Increased error rates

Incident Report for cloud.gov

Postmortem

We've identified the root cause of the issue with the increased 500 error rates with S3 after engaging in an investigation into the issue with AWS.  At this time no more errors should be occurring and we’ve received no further reports of them either over the last couple of weeks.

Based on our investigation, we believe the errors and timeouts started occurring because the brokered S3 buckets in the platform exist in a large partition that could not efficiently process all of its keys during a lookup operation.  What this means is that S3 struggled with finding any given bucket in a short period of time, and would intermittently return a timeout error that resulted in the 500 response some customers were experiencing.

AWS has created child partitions that account for our bucket naming scheme so that we no longer have this issue with our existing buckets or any future buckets.

If anyone has any questions or concerns about this, or continues to experience 500 error responses from their S3 bucket(s), please reach out to us at support@cloud.gov.

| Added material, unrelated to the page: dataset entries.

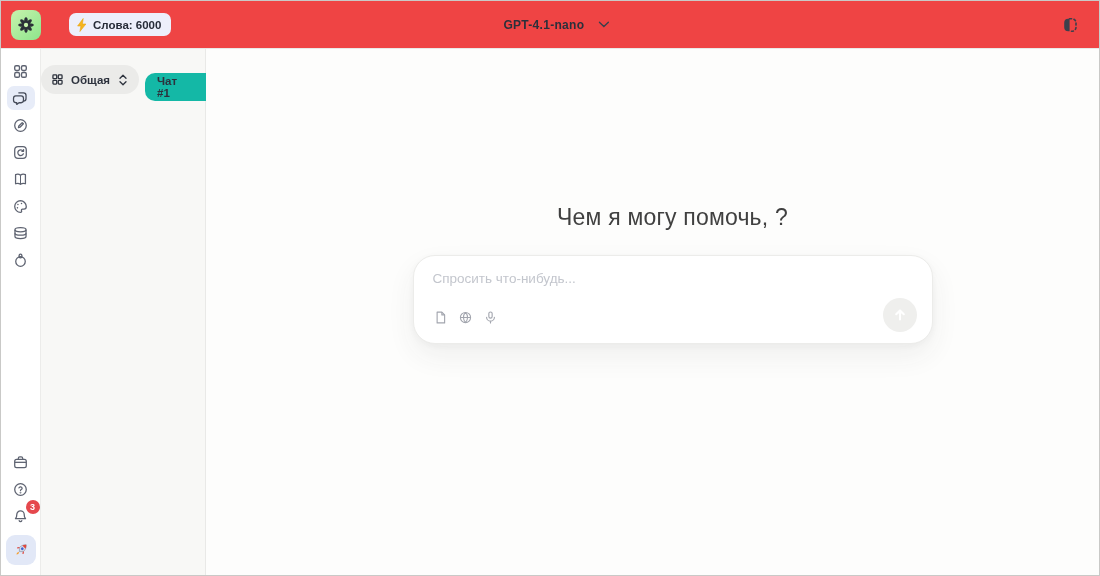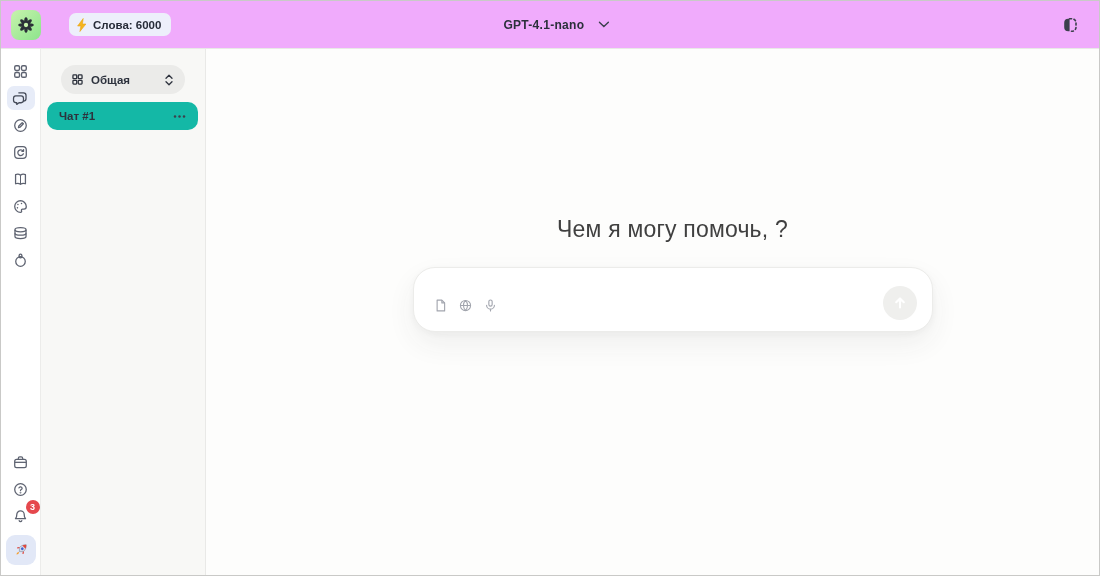--- a/index.html
+++ b/index.html
@@ -14,21 +14,21 @@
     grid-template-rows: 48px 1fr;
     background: #fff;
     overflow: hidden;
   }
 
   
   .header {
     grid-column: 1 / -1;
     display: flex; align-items: center;
     border-bottom: 1px solid #e9e9e7;
-    background: #f0abfc;
+    background: #ef4444;
     position: relative;
     z-index: 2;
   }
   .logo-btn {
     width: 30px; height: 30px; margin-left: 10px;
     border-radius: 8px;
     background: linear-gradient(135deg, #c8f3ad, #8de48c);
     display: flex; align-items: center; justify-content: center;
     cursor: pointer; border: none;
   }
@@ -86,21 +86,21 @@
     background: #e2e8f7;
     display: flex; align-items: center; justify-content: center;
     cursor: pointer;
   }
 
   
   .sidebar {
     grid-row: 2;
     background: #f8f8f6;
     border-right: 1px solid #e9e9e7;
-    display: flex; flex-direction: column;
+    display: flex; flex-direction: row;
     padding: 16px 0 0 0;
   }
   .workspace-pill {
     margin: 0 auto;
     width: 124px; height: 29px;
     background: #ebebe9; border: none; border-radius: 15px;
     display: flex; align-items: center; gap: 7px;
     padding: 0 10px; cursor: pointer;
     color: #2d323d;
   }
@@ -377,20 +377,21 @@
       </button>
     </div>
 
   </div>
 
   <div class="main">
     <div class="main-inner">
       <div class="greeting">Чем я могу помочь, ?</div>
 
       <div class="composer">
+        <textarea placeholder="Спросить что-нибудь..." style=""></textarea>
         <div class="composer-row">
           <div class="composer-icons">
             <button>
               <span>
                 <svg width="15" height="15" viewBox="0 0 20 20" fill="none" stroke="currentColor" stroke-width="1.5" stroke-linejoin="round">
                   <path d="M5.5 2.8h6.3l3.7 3.7v10.7H5.5z"></path>
                   <path d="M11.8 2.8v3.7h3.7"></path>
                 </svg>
               </span>
             </button>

Posted Jan 06, 2022 - 09:52 EST

Resolved

We've identified the root cause of the issue with the increased 500 error rates with S3 after engaging in an investigation into the issue with AWS. At this time no more errors should be occurring.
Posted Jan 06, 2022 - 09:51 EST

Monitoring

The increased error rate has subsided. We're continuing to monitor and work with AWS to ensure the issue is resolved.
Posted Dec 09, 2021 - 19:42 EST

Identified

We've identified an increased error rate in S3 as the likely cause the error response rate we're seeing, and have engaged AWS for additional support
Posted Dec 09, 2021 - 17:35 EST

Update

We are continuing to investigate this issue.
Posted Dec 09, 2021 - 17:33 EST

Investigating

We're seeing increased 5xx error rates across the platform and are investigating.
Posted Dec 09, 2021 - 16:39 EST
This incident affected: cloud.gov customer applications (Applications, Service - S3) and cloud.gov website.